Je regarde Thaïs quitter la salle à toute vitesse, exaspérée. C'était une réaction hautement exagérée, d'une fille pourrie gâtée. Ça ne devrait même plus me surprendre venant d'elle. Mais ce cours n'en finit plus et il faut que je trouve de quoi occuper mon esprit, je ne peux pas me permettre de penser à lui...

Alors je détourne le regard vers ma bande d'amis. Fynn et les autres ont toujours représentés une sorte d'échappatoire à Nell. Mais ces derniers temps, plutôt que de me le faire oublier, ils ne demandent qu'à en discuter, à me faire la morale. C'est pesant. J'ai envie de me cacher dans un coin, loin, très loin d'ici. J'ai l'impression de fuir constamment mes problèmes, c'est effrayant.

-Tu te sens bien ? me demande Hailey à mes côtés, alors que la sonnerie retentie.

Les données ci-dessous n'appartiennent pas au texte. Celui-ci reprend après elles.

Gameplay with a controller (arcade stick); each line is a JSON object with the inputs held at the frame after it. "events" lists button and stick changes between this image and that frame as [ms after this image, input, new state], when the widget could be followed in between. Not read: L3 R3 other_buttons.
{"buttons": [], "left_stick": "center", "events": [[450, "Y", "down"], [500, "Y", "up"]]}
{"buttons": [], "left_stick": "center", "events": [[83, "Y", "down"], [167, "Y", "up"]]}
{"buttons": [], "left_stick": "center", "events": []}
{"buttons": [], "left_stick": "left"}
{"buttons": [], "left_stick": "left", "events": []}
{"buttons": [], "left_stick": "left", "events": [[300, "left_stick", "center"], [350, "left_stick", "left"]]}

Sauvée par le gong, je rassemble mes affaires à une vitesse que je ne me connaissais pas et quitte la salle presque en courant. Je suis les traces de Thaïs un peu plus tôt. Je n'aurais jamais cru dire ça un jour, mais là, tout de suite : je la comprends. Peut-être qu'elle avait elle aussi une bonne raison de fuir ? Je n'aime pas l'idée de juger les gens à la première impression qu'ils laissent d'eux. On a tous quelque chose à cacher.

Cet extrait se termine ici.